Let’s see how these analysis metrics work in actual life! We undertake a generic setup with out utilizing textual content prompts or discrete labels within the video era process. We use the TikTok dataset [9] to supply a quantitative comparability of varied video analysis metrics.
Particularly, we generate 50 movies utilizing totally different checkpoints named (a) by way of (e). We don’t use CLIP or IS on this comparability, as they aren’t appropriate for our setup. The fashions (a) to (e) are sorted primarily based on human scores collected by way of a person examine, from worse to raised visible high quality (mannequin (e) has the very best visible high quality and mannequin (a) has the worst). We are able to then examine how properly the analysis metrics align with human judgments.
We put collectively a few movies generated by totally different fashions which clearly differ in visible high quality. Fashions (a-c) end in movies with incomplete human shapes and unnatural motions. Mannequin (d) produces a video with higher visible high quality, however the movement remains to be not easy, leading to plenty of flickering. Compared, mannequin (e) generates a video with higher visible high quality and movement consistency.
Disclaimer: These video samples are nowhere close to good; nonetheless, they’re enough to match totally different analysis metrics.
Quantitative Outcomes.
On this desk, we present the uncooked scores given by the metrics, the place FVD, FID, and FVMD are lower-is-better metrics, whereas VBench is higher-is-better. We additionally report the corresponding rating among the many 5 fashions primarily based on quantitative outcomes. The rating correlation between the metrics analysis and human scores can also be reported, the place the next worth signifies higher alignment with human judgments.
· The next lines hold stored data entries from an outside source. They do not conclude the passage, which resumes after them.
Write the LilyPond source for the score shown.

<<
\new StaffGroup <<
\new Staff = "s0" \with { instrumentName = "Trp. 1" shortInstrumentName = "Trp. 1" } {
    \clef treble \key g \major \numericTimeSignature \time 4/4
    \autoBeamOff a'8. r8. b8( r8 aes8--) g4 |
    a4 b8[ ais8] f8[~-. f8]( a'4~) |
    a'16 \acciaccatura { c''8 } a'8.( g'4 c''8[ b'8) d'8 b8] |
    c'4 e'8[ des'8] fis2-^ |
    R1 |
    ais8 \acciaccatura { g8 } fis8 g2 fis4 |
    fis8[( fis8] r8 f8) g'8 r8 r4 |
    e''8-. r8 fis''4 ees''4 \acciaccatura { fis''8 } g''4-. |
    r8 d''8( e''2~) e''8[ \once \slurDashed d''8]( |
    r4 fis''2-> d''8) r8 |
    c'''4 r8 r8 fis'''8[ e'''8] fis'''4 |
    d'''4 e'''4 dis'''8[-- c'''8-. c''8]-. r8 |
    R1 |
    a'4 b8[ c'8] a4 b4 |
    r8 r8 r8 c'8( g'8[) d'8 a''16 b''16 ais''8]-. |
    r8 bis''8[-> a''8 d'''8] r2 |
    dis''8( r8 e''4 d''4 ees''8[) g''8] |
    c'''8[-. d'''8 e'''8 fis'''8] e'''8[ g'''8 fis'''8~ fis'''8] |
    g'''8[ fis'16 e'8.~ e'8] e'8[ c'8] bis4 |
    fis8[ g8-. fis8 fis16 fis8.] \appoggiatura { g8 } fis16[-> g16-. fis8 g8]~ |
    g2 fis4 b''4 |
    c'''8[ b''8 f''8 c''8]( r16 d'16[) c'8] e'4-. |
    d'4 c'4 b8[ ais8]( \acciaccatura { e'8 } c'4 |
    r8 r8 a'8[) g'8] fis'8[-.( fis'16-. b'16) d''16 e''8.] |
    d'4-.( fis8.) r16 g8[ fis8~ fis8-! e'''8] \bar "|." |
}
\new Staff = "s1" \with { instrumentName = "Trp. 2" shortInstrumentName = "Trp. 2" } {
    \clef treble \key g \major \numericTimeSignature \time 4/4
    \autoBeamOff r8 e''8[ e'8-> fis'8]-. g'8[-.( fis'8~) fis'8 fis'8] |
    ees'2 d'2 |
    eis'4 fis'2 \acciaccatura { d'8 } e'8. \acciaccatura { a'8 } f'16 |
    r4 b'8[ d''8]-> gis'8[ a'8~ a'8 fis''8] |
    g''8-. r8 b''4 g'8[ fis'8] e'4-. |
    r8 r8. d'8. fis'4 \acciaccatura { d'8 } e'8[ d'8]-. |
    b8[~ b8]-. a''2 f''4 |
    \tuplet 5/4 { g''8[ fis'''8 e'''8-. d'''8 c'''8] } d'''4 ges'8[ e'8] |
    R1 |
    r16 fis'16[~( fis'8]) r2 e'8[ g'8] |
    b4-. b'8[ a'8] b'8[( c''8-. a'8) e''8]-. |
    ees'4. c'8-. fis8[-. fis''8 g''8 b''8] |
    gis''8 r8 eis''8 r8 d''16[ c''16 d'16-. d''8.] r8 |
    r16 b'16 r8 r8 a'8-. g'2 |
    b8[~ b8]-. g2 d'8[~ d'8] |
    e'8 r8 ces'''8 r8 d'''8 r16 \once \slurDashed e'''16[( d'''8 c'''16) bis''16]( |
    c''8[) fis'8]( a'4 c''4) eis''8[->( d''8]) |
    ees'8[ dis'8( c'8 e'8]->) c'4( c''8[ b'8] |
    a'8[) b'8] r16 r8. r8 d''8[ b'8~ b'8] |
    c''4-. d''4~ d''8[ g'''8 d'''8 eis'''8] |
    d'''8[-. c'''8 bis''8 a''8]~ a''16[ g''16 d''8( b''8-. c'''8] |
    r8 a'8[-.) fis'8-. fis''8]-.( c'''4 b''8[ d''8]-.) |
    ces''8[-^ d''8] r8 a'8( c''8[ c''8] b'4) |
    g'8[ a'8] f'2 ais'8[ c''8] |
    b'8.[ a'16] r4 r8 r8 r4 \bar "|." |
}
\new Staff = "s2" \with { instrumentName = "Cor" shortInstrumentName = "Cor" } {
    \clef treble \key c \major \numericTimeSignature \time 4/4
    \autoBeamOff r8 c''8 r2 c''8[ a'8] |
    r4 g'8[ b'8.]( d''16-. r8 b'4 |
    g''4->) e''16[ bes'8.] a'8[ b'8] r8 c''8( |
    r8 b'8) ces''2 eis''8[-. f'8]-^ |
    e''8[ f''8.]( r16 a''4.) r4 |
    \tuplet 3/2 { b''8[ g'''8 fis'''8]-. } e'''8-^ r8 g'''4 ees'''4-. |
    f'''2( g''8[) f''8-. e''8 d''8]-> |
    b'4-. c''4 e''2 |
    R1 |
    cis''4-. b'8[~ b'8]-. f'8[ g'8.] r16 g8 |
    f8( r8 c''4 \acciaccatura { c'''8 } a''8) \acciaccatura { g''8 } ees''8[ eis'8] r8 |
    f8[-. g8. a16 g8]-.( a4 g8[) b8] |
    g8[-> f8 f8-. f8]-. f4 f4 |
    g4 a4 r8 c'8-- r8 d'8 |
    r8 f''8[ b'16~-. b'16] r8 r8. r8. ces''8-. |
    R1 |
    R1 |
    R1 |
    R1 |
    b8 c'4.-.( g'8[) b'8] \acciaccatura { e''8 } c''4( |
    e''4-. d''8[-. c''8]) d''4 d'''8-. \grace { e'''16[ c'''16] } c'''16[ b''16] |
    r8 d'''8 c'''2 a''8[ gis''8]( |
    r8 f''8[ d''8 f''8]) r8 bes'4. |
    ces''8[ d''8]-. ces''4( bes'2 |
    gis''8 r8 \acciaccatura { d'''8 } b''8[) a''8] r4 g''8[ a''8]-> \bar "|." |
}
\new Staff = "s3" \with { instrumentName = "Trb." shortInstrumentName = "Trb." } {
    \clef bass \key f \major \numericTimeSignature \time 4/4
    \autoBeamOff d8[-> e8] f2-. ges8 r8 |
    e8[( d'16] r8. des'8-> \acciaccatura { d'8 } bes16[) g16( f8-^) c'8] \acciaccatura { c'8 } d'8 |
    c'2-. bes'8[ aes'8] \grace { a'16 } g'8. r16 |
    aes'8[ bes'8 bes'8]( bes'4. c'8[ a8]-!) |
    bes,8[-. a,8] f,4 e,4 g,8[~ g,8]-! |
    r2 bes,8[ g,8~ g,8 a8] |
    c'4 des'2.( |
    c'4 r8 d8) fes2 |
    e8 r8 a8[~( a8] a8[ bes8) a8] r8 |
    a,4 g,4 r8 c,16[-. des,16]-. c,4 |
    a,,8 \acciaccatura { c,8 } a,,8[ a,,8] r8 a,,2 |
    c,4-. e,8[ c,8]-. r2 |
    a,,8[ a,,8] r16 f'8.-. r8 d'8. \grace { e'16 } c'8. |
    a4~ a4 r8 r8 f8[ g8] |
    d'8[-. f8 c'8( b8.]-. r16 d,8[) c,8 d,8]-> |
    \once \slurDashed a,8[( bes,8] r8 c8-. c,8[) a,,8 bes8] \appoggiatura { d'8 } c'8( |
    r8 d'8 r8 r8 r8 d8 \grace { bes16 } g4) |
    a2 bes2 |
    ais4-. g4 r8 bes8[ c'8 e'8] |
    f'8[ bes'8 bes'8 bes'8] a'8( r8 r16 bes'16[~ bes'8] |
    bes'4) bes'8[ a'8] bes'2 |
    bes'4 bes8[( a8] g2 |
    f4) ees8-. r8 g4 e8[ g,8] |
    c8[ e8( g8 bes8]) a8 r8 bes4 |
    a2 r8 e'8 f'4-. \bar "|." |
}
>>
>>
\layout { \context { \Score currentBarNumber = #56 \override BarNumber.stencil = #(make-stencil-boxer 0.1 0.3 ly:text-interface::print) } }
We are able to see the paradox of some analysis metrics. Mannequin (a), which has the poorest high quality, can’t be successfully distinguished from fashions (b-d) primarily based on the FID or VBench metrics. Moreover, mannequin (c) is mistakenly ranked greater than mannequin (d) by all metrics aside from the FVMD metric. Particularly, VBench offers very shut scores to fashions (a-d) with clearly totally different visible high quality, which aren’t in line with human judgments. FVMD, however, ranks the fashions accurately in keeping with human scores. Furthermore, FVMD offers distinct scores for video samples of various high quality, exhibiting a clearer separation between fashions. This means that FVMD is a promising metric for evaluating video generative fashions, particularly when movement consistency is worried.
Frames Comparability.
We additionally current visualizations of video frames for one randomly chosen scene to additional examine the metrics constancy.